4) The Obama administration’s first-term policy of “strategic patience” with the DPRK, reinforced by crippling sanctions that contribute to widespread malnutrition, connected to the stunting of growth in children and starvation, has proven to be a grave failure. The policy has foreclosed crucial opportunities to explore diplomacy and engagement. “Strategic patience”, combined with North and South Korea’s increasingly advanced missile programs, aggressive annual U.S.-South Korean military exercises - including preparations for the military overthrow of the DPRK government - and the Obama Administration’s militarized Asia-Pacific “pivot,”[ii]<> contributed to the DPRK’s decision to conduct a third nuclear “test.”

5) Added to these factors was the January 22, 2013 UN Security Council resolutions condemning North Korea’s December rocket launch and the tightening of the existing punitive sanctions program against North Korea. The double standard that permits all of North Korea’s neighbors and the United States to test and possess missiles, space launch, and military space technologies and to threaten the use of their missiles is extraordinary. It thus came as little surprise that the DPRK responded by announcing plans for new nuclear tests that provocatively "target" the United States. Numerous analysts interpreted the announcement of a possible test as a means to break through the Obama Administration’s failed policy of “strategic patience” in order to bring the U.S. to the table for direct U.S.-DPRK negotiations.

6) 2013 marks the sixtieth year since the signing of the 1953 Armistice Agreement, which established a ceasefire but did not end the Korean War. We join Koreans around the world who call for Year One of Peace on the Korean Peninsula, as well as our partners across Asia and the Pacific who have designated 2013 as the Year of Asia-Pacific Peace and Demilitarization. Peaceful relations between the United States and North Korea (DPRK) are possible and they are more urgent than ever.

Given that unending war remains the basis of U.S.-DPRK relations, which have destabilized the lives of ordinary Korean people and been used to help justify the obscenely large Pentagon budget (equal to the spending of the next 13 largest military spenders – combined!)[iii]<> at the expense of U.S. citizens, we believe it is in the interests of the U.S. and North Korean peoples for our governments to begin negotiations to end the Korean War and leading to the eventual demilitarization and denuclearization of the Korean Peninsula. Peace is possible. We recall that, as recently as 2000, the Clinton Administration came within a hair’s breadth of completing a comprehensive agreement with North Korea, which was derailed by U.S. domestic political crisis over the outcome of the presidential election.

7) In this moment of escalation, we call for proactive measures by the U.S. government as an active party to this crisis. In order to stanch the dangerous nuclear, high-tech, and conventional arms races in Asia and the Pacific, we urge the following:

a. Direct U.S.-DPRK negotiations

b. Suspension of aggressive military exercises by all parties involved in tensions related to the Koreas

c. An end to the UN-led punitive sanctions regime against the DPRK, which hurts/devastates? the lives of the North Korean people.
........
> **What this exercise asks**
1 - Translate this sentence from the statement on U.S.–North Korea relations into Spanish: "Peaceful relations between the United States and North Korea (DPRK) are possible and they are more urgent than ever."
2 - Continue the statement on U.S.–North Korea relations from its last sentence.
You won't need the rows.

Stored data
........
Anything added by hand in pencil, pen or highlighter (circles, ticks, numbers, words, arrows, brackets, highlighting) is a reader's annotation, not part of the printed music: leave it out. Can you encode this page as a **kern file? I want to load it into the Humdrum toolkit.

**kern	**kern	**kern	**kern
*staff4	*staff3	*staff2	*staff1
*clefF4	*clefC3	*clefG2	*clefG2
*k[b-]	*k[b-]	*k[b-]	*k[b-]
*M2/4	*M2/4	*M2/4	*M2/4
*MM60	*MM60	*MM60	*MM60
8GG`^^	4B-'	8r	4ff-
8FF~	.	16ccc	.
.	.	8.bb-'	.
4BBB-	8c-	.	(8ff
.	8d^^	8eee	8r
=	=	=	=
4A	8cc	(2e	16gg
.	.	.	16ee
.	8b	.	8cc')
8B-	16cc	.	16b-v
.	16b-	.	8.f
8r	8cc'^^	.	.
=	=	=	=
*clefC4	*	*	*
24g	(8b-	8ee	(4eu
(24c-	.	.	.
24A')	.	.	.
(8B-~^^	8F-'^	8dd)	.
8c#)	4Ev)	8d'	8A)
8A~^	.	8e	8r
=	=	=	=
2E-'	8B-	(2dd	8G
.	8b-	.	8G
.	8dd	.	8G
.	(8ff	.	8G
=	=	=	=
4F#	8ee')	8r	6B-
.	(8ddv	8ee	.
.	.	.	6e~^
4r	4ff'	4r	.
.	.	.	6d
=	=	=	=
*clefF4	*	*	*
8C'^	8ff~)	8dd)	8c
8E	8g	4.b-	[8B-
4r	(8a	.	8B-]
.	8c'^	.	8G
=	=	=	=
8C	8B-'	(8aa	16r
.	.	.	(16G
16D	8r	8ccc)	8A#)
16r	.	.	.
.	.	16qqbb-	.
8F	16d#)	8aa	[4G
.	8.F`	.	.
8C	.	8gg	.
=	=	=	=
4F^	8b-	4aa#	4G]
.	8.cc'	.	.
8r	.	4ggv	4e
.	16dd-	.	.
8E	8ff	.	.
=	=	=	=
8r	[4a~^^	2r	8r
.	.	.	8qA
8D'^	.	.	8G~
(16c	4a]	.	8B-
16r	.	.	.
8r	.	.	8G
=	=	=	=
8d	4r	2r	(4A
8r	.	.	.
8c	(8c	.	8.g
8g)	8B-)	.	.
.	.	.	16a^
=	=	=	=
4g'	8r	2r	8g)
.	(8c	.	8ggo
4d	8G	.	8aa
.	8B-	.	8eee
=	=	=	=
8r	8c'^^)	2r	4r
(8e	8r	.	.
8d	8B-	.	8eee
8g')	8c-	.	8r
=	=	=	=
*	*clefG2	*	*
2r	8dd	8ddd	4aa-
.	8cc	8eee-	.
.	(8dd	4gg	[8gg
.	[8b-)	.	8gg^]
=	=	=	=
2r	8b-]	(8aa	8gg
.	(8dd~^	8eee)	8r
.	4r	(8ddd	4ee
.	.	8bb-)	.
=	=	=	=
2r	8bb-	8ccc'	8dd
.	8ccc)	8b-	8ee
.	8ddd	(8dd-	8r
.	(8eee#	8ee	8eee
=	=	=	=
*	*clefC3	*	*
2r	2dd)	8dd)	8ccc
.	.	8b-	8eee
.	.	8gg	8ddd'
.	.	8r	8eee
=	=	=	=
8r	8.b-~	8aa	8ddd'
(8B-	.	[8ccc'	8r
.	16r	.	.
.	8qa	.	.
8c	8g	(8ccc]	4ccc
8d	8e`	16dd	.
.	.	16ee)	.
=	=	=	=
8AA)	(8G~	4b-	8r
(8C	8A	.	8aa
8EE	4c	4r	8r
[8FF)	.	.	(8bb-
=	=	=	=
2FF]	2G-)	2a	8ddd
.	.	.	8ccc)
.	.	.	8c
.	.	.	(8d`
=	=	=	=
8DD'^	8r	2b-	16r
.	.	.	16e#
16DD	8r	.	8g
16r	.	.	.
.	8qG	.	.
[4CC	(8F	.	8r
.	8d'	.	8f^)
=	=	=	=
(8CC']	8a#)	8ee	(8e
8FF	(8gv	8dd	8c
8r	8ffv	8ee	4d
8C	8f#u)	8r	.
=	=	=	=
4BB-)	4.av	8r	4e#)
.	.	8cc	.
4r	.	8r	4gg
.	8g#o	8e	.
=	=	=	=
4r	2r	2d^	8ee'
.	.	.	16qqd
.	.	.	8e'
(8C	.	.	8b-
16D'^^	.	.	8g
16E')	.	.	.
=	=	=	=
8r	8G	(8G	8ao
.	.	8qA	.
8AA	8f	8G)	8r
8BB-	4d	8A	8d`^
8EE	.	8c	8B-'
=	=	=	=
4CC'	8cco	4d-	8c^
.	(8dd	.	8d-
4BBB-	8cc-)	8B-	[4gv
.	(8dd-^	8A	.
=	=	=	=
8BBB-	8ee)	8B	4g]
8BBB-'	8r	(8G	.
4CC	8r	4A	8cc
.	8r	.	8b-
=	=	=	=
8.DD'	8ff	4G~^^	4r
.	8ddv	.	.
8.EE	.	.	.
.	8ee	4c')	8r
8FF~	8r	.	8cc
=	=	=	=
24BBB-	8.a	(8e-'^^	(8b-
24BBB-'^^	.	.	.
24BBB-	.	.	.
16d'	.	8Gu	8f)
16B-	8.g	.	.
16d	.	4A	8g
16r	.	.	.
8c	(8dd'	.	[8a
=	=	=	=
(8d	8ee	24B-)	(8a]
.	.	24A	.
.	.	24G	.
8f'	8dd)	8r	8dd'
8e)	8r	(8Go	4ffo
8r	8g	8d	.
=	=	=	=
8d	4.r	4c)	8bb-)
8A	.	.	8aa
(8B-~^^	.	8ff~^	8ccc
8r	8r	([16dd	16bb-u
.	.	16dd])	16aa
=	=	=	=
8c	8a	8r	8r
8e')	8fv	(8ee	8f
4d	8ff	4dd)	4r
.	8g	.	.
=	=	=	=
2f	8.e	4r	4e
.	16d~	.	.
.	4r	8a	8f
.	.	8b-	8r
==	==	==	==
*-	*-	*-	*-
........
> **Answers for this exercise**
1 - Las relaciones pacíficas entre los Estados Unidos y Corea del Norte (RPDC) son posibles y son más urgentes que nunca.

2 -
d. An end to the Korean War by replacing the 1953 Armistice Agreement with a peace treaty

e. Negotiations leading to the creation of a Northeast Asia Nuclear Weapons Free Zone

f. An end to the U.S. first-strike nuclear weapons doctrine and a reversal of U.S. plans to spend an additional $185 billion over the next decade to “modernize” the U.S. nuclear arsenal and nuclear weapons delivery systems (missiles, bombers, etc.)

g. Commence negotiations on a nuclear weapons abolition convention that requires the phased elimination of all nuclear weapons within a time bound framework, with provisions for effective verification and enforcement.
Working Group for Peace and Demilitarization in Asia and the Pacific*

Christine Ahn , Gretchen Alther, Rev. Levi Bautista, Jackie Cabasso, Herbert Docena, John Feffer, Bruce Gagnon, Gerson, Subrata Goshoroy, Mark Harrison, Christine Hong, Kyle Kajihiro, Aura Kanegis, Peter Kuznick, Hyun Lee, Ramsay Liem, Andrew Lichterman, John Lindsay-Poland, Ngo Vinh Long, Stephen McNeil, Nguyet Nguyen, Satoko Norimatsu, Koohan Paik, Mike Prokosh, Juyeon JC Rhee, Arnie Sakai, ; Tim Shorock, Alice Slater, David Vine, Sofia Wolman

The Working Group for Peace and Demilitarization in Asia and the Pacific is comprised of individuals and organizations concerned about and working for peace and demilitarization in Asia and the Pacific on a comprehensive basis. For more information see:

[i]<> Joseph Gerson. Empire and the Bomb: How the US Uses Nuclear Weapons to Dominate the World, London: Pluto Press, 2007; John Feffer. North Korea South Korea: U.S. Policy at a Time of Crisis, New York: Seven Stories Press, 2003
[ii]<> In October, 2011, then Secretary of State Hillary Clinton signaled a major transformation of U.S. foreign and military policy, the “pivot” from Iraq and Afghanistan to Asia, the Pacific and the strategically important Indian Ocean. Shortly thereafter, the Pentagon’s strategic guidance named the Asia-Pacific region and the Persian Gulf as the nation’s two geostrategic priorities. Elements of the pivot include “rebalancing” U.S. military forces, with 60% of the U.S. Navy and Air Force to be deployed to the Asia-Pacific region. Military alliances with Japan, South Korea, Australia, the Philippines and Thailand are being deepened and revitalized, while military collaborations with Indonesia, Vietnam, India and other nations are reinforced. The “pivot” is also being reinforced with deeper U.S. involvement in multi-lateral forums across the region and by efforts to create the Trans Pacific Partnership, a supra-free trade agreement that would more deeply integrate the economies of allied nations and partners with that of the United States.
[iii]<> Stockholm International Peace Research Institute
The 15 countries with the highest military expenditure in 2011 (table)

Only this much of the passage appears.